Tuesday 6 July 2010

Did The Earth Move For You?




Moses came down from Mount Sinai in his triumph with the Ten Commandments and the Red Sea parted before him.  I came down Mount Street in Nottingham in my Scania with five customer cars and the whole pavement parted beneath me.

Moses only had to contend with Pharaoh and the Egyptian army with their chariots.  Fall through a pavement in Nottingham and you have to deal with Council officials, utility providers and people pretending to be policemen, sorry, policepersons, in hi-viz jackets and bulletproof vests.  Not to mention the veritable army of self appointed experts who just happen to be passing and helpfully pass on tips about digging out tanks during the Battle of the Somme.  “What you need, young man, is flypaper and a coal scuttle.  Wrap the axle up in greaseproof paper and you’ll have it out in a jiffy, what!”  Which is why I decided to wait out the episode in my cab and grab forty winks.
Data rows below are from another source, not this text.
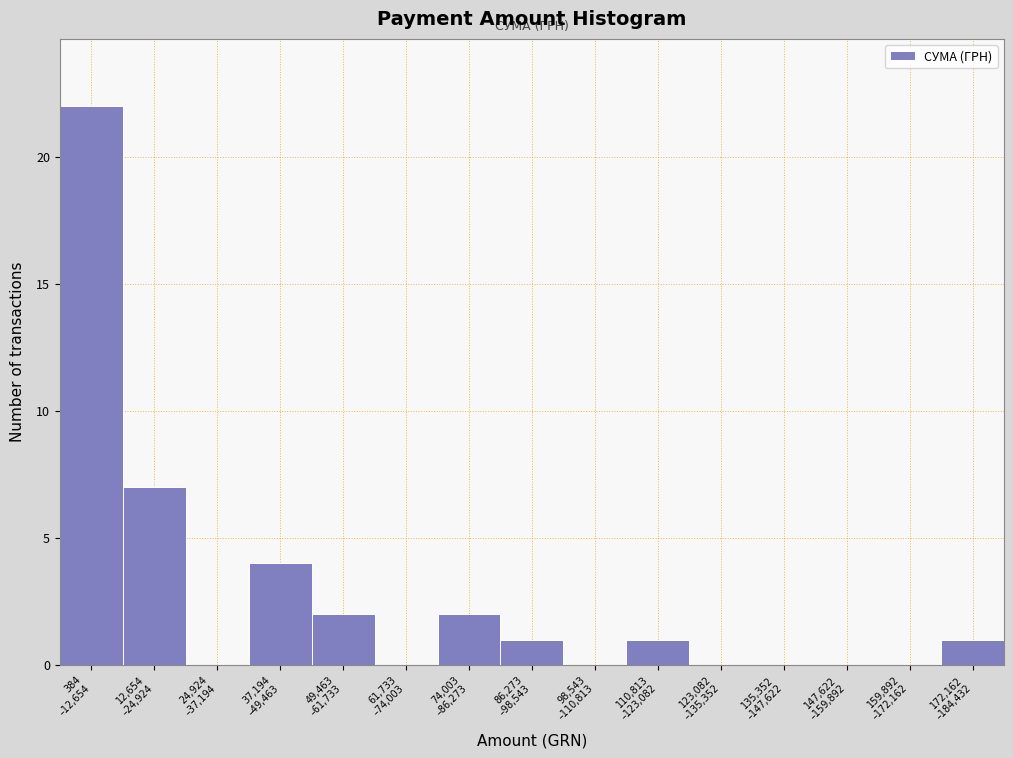

What is the sum of all values?

40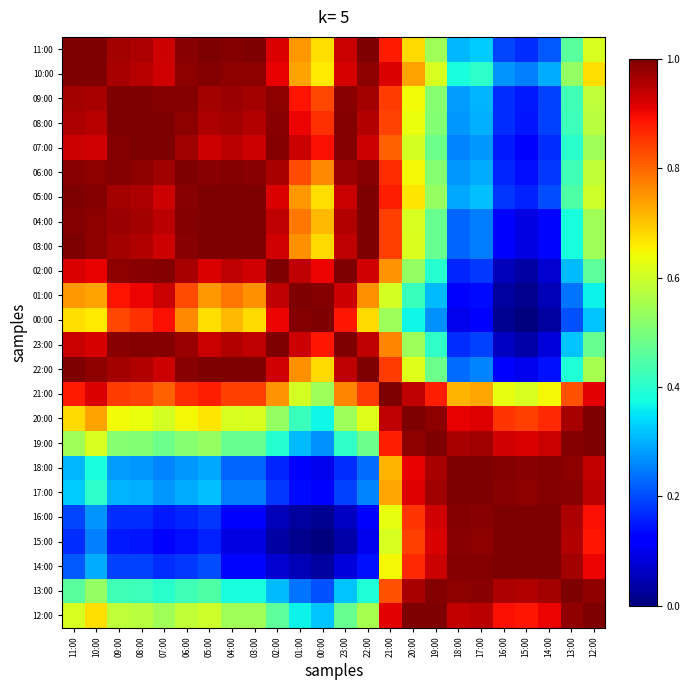

Rank the series at 03:00 from lowest to highest value.

15:00, 16:00, 14:00, 18:00, 17:00, 13:00, 19:00, 12:00, 20:00, 00:00, 01:00, 21:00, 02:00, 07:00, 23:00, 08:00, 09:00, 10:00, 06:00, 11:00, 05:00, 04:00, 22:00, 03:00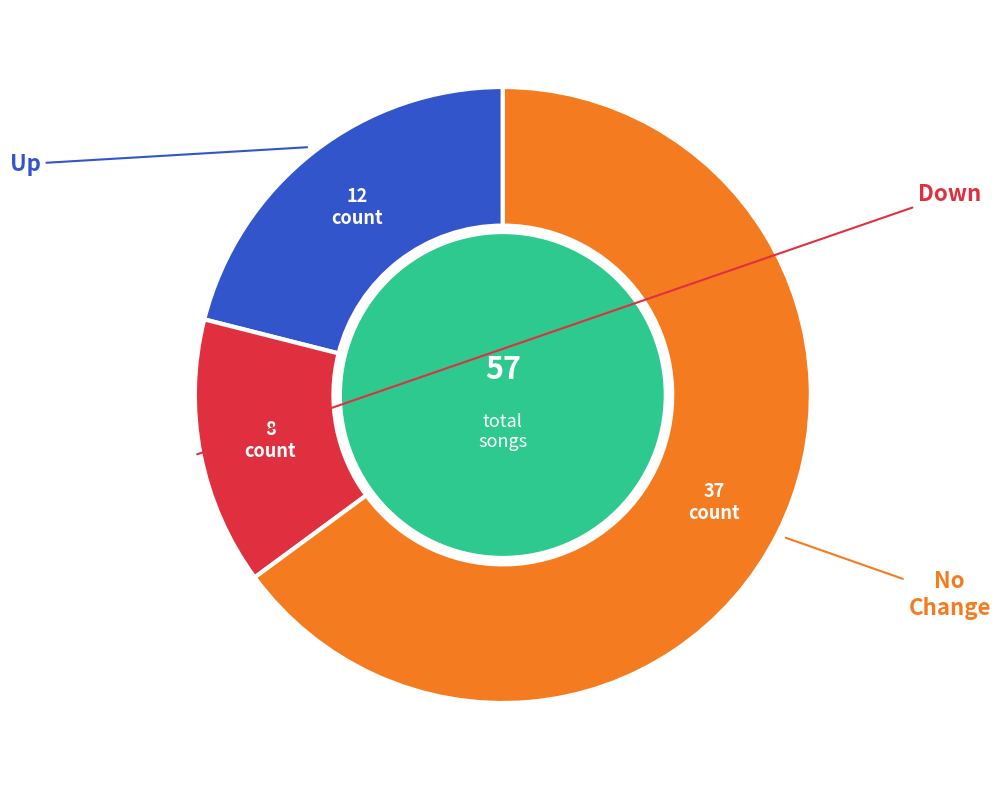

Is there any slice that represents more than half of the pie?

Yes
What happened was this.  I had a delivery of five cars to make to one of the umpteen ‘hand car wash’ places that have sprung up everywhere in Nottingham.  Because Councils make everywhere as HGV unfriendly as possible these days there is nowhere to offload and the racetracks that serve as roads to the demented drivers of Nottingham – who make the Wacky Races look like a 1930’s drive in the country – are not exactly the most ideal place to make a delivery from.  That’s assuming you can even see them under the yellow lines, red lines, chevrons, cameras, bus lanes, cycle lanes, yummy-mummy school lanes, antiskid surfaces and red top tarmac.  Therefore I pull onto the pavement to drop the cars off.  Unfortunately, the pavement gave way under the weight of the lorry – a fact I can only subscribe to mining subsidence from the days when Britain had what we used to call industry and employment.  The nearside wheel went into the hole up to axle height, with the vehicle resting on the anti roll bar.  Fortunately I could adjust the air suspension to maintain a level surface in the cab so I didn’t spill my coffee whilst awaiting the recovery vehicle.  This would have arrived a lot quicker than it did, had not our buffoon of a ‘service provider’ sent it to a different street in Nottingham to pick up a coach.  No wonder they couldn't find me.


Recovery with an impressive beast of a three-axle Foden was swift, thanks to the simple expedient of attaching a chain to the front and bodily lifting the truck out of the hole and swinging it onto the road.  The experience didn’t seem to have harmed the Scania, and it performed normally for the rest of the day.  Now we have to wait for the reams of paperwork and claims, followed by insurance battles and counter claims in order to decide who pays how much and to whom.  Not something that Moses had to deal with, of that I’m sure.